The Pillar has previously reported that following a meeting in October in which McElroy joined Cardinals Blase Cupich of Chicago and Joseph Tobin of Newark to meet with Pope Francis during the synod on synodality in October, Francis was said to have decided against appointing McElroy.
Instead, Francis tasked former Washington archbishop Cardinal Donald Wuerl to identify a suitable candidate.
Wuerl, sources close to the process have confirmed to The Pillar, suggested Bishop Shawn McKnight of Jefferson City, with Cardinal Gregory also signing off on the recommendation. However, in the weeks following the presidential election result, which saw Donald Trump reelected to the White House, Francis agreed to revisit McElroy’s candidacy.

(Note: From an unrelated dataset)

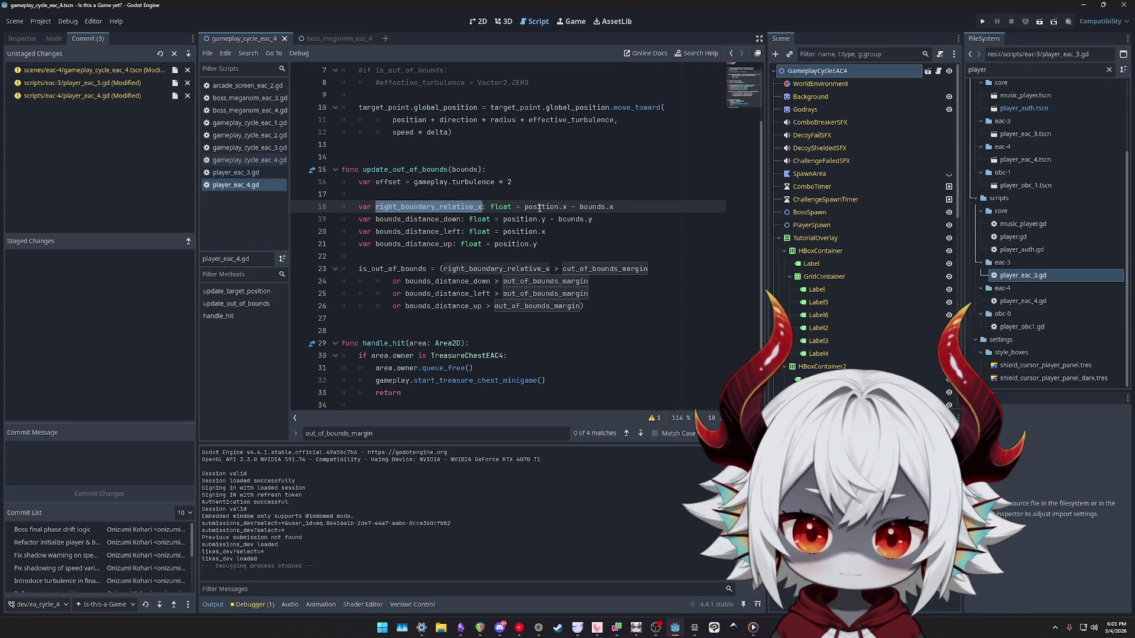
drag(524, 207, 609, 206)
key(ctrl+F1)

So it definitely came about because of President Trump’s victory, as the passage reads, a long period of battling-bishop contention, until reality set in that Trump was taking the White House.
This, despite Pope Francis advising Catholics to vote their consciences (which they did), since he, supposedly, didn’t take political sides.
A tweet from the pope’s official biographer, who is close to him, suggests that, actually, the pope did take sides:
Did the pope put a notable pro-lifer in that slot so close to the White House, the press corps, the bully pulpit to the country, when Joe Biden took office, and got busy jailing pro-lifers, letting churches burn, siccing the FBI on Latin Mass enthusiasts, prosecuting the Little Sisters of the Poor for not wanting to buy abortion insurance, bankrolling and promoting abortion around the world, shoveling untold cash to Planned Parenthood, and trying to halt conscience exceptions for medical personnel who did not want to perform the grisly act of abortion; helping to birth some babies and save the lives of some, while ripping others out of wombs in shreds or screaming, cutting them up and selling them for spare parts, as all in a day’s work?
Of course he didn’t. The last prelate for the diocese was a leftist, too. He just wasn’t as vocal.
The progressivism of San Francisco’s Cardinal McElroy is pretty significant.
He doesn’t like home schoolers, for one, particularly not Catholic ones.